Wilkie Collins: The Moonstone

FIRST PERIOD: THE LOSS OF THE DIAMOND (1848)
17. CHAPTER XVII (continued)

"Quite sure."

She echoed me, not like a living woman, but like a creature moved by machinery. She went on sweeping all the time. I took away the broom as gently and as kindly as I could.

"Come, come, my girl!" I said, "this is not like yourself. You have got something on your mind. I'm your friend-- and I'll stand your friend, even if you have done wrong. Make a clean breast of it, Rosanna--make a clean breast of it!"

The time had been, when my speaking to her in that way would have brought the tears into her eyes. I could see no change in them now.

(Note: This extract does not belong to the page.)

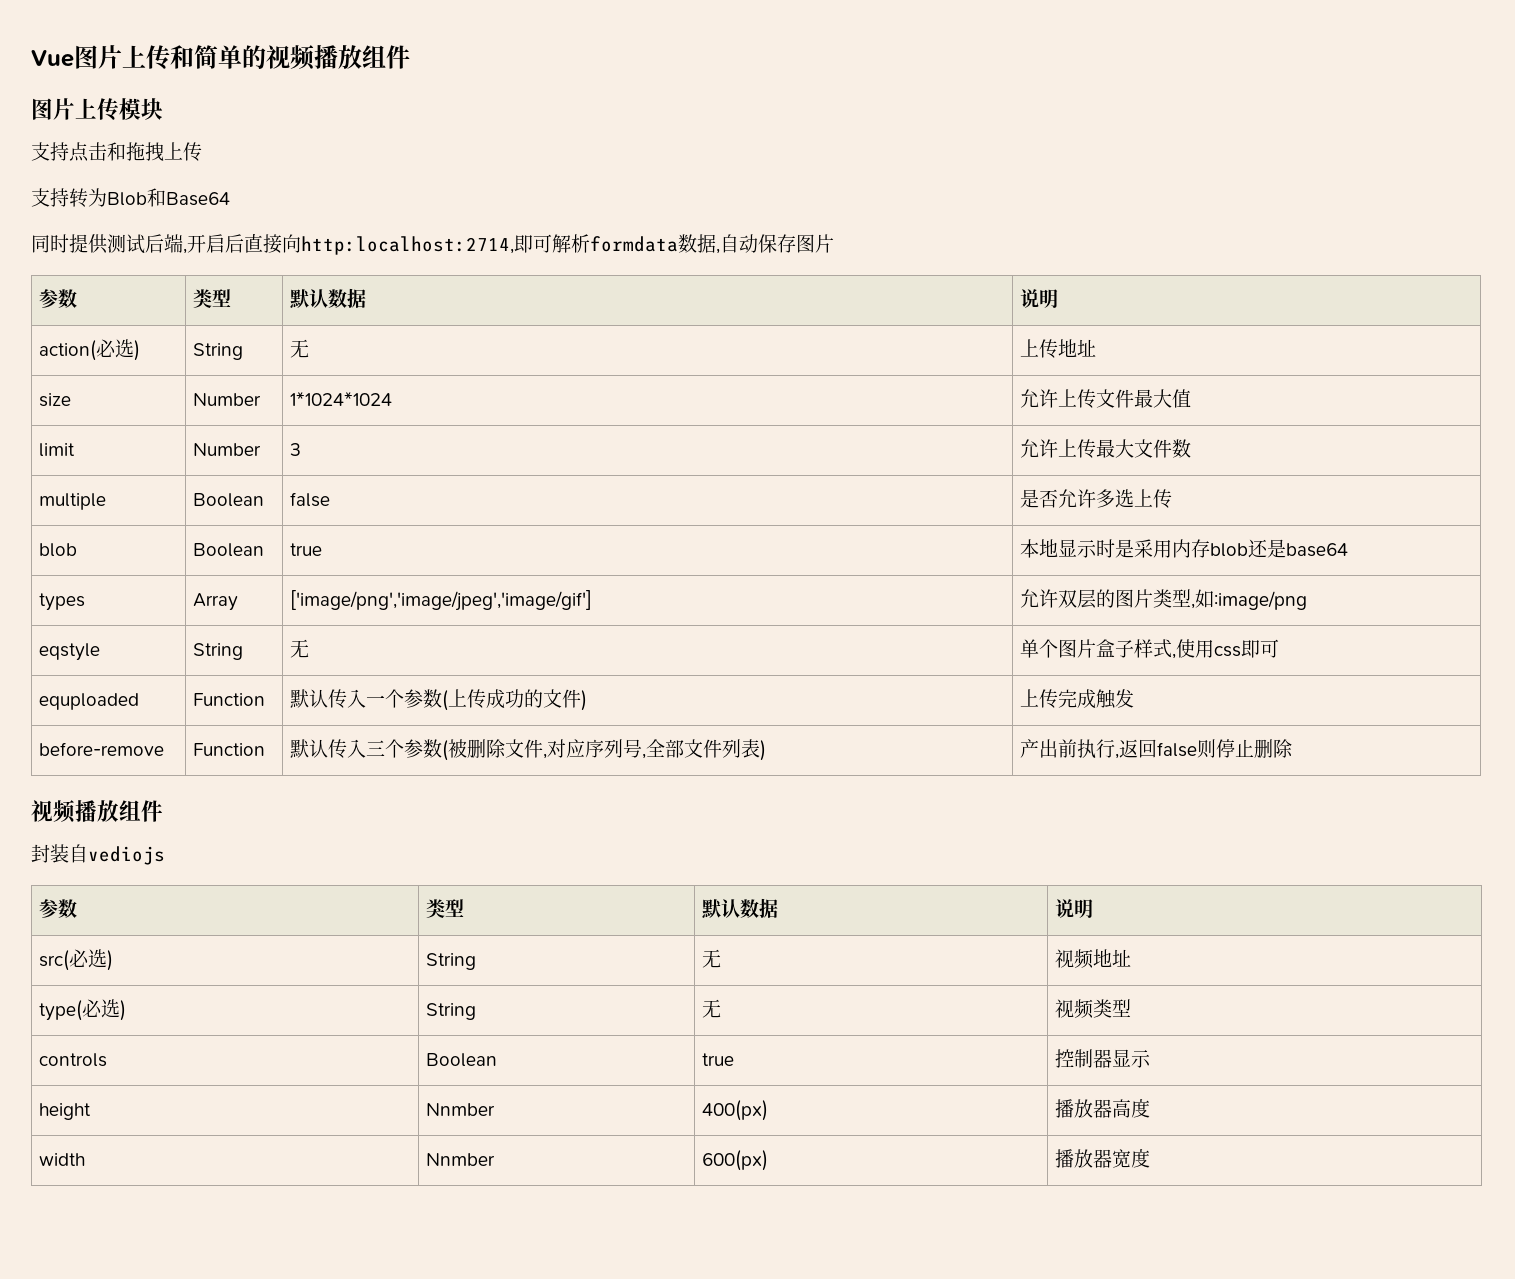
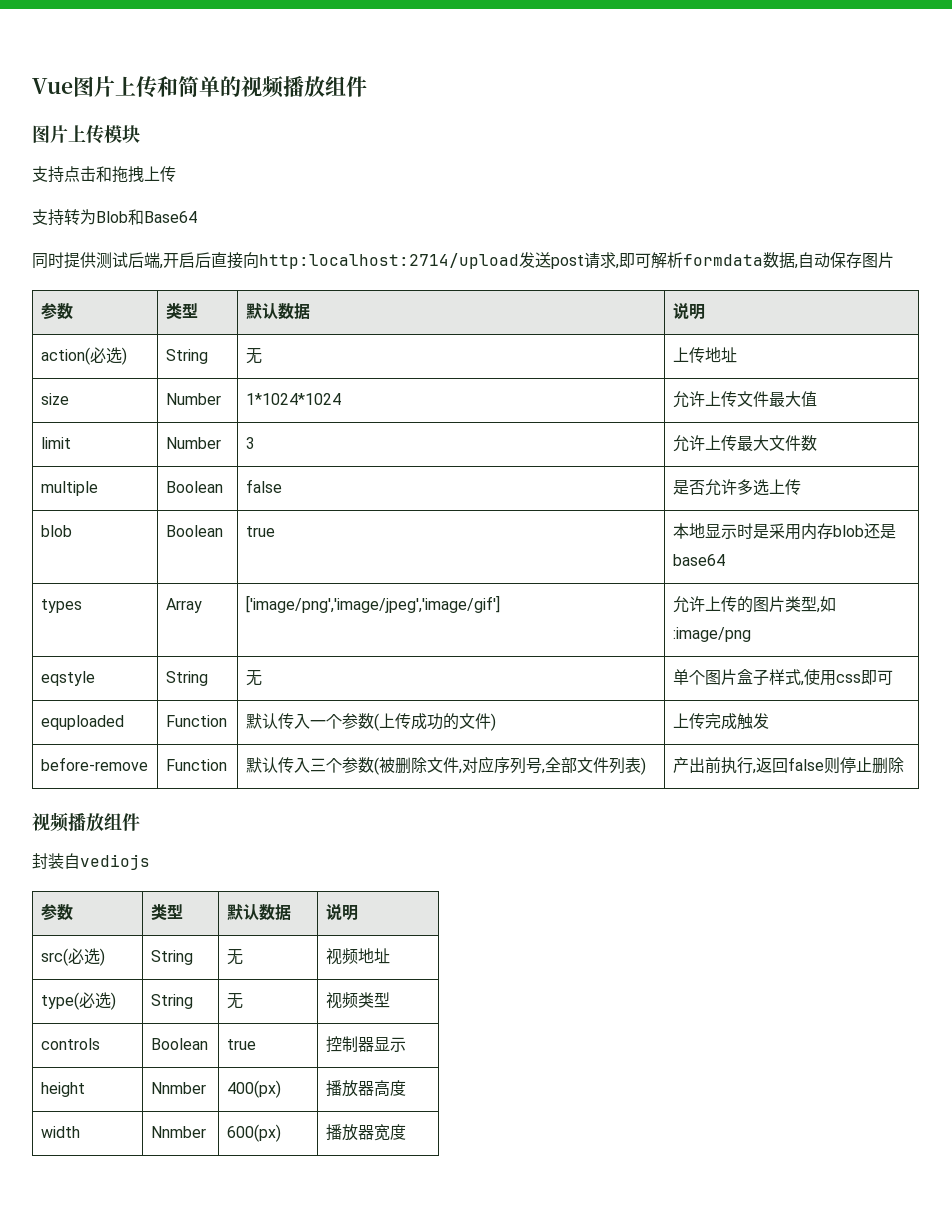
[301,236,514,255] http:localhost:2714, -> [259,252,619,269] http:localhost:2714/upload发送post请求,
[1058,589,1097,609] 双层 -> [704,596,737,612] 上传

"Yes," she said, "I'll make a clean breast of it."

"To my lady?" I asked.

"No."

"To Mr. Franklin?"

"Yes; to Mr. Franklin."

I hardly knew what to say to that. She was in no condition to understand the caution against speaking to him in private, which Mr. Franklin had directed me to give her. Feeling my way, little by little, I only told her Mr. Franklin had gone out for a walk.

"It doesn't matter," she answered. "I shan't trouble Mr. Franklin, to-day."

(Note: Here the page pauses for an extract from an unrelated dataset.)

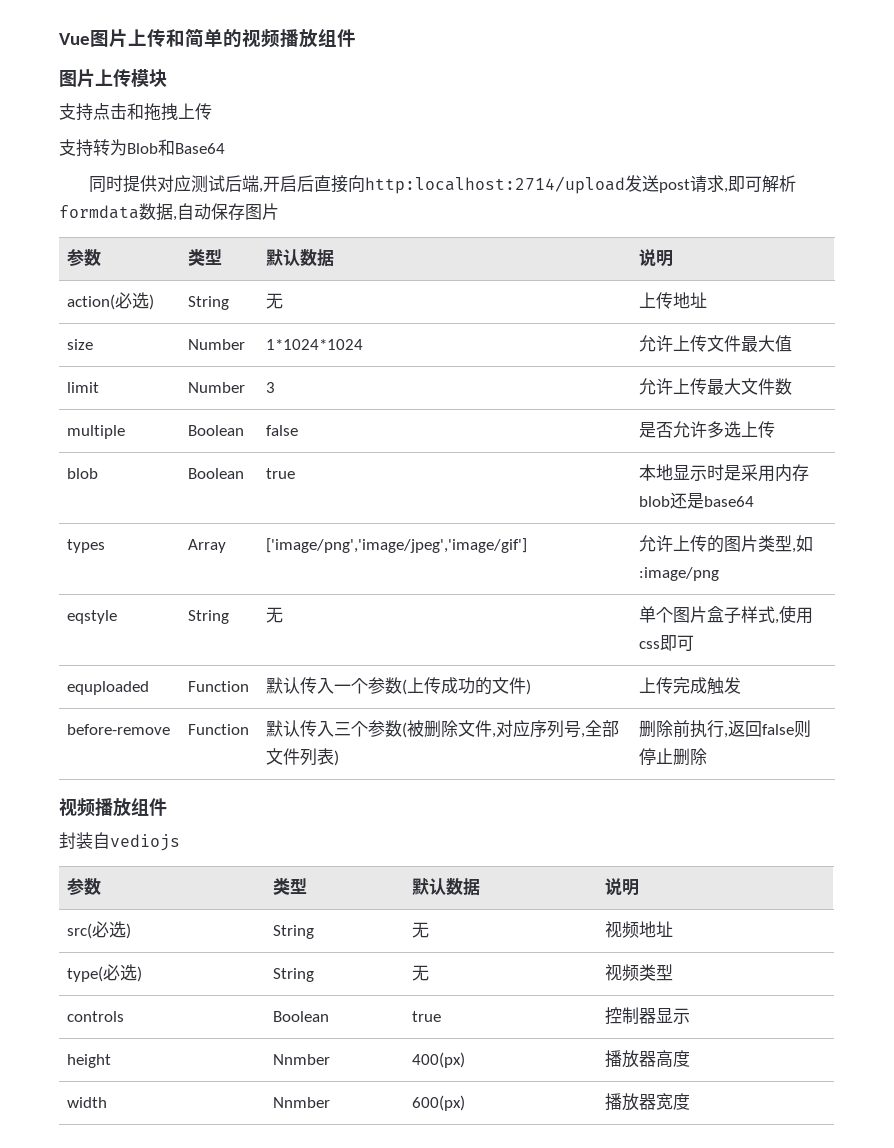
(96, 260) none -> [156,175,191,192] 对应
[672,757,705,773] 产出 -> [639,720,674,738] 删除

"Why not speak to my lady?" I said. "The way to relieve your mind is to speak to the merciful and Christian mistress who has always been kind to you."

She looked at me for a moment with a grave and steady attention, as if she was fixing what I said in her mind. Then she took the broom out of my hands and moved off with it slowly, a little way down the corridor.

"No," she said, going on with her sweeping, and speaking to herself; "I know a better way of relieving my mind than that."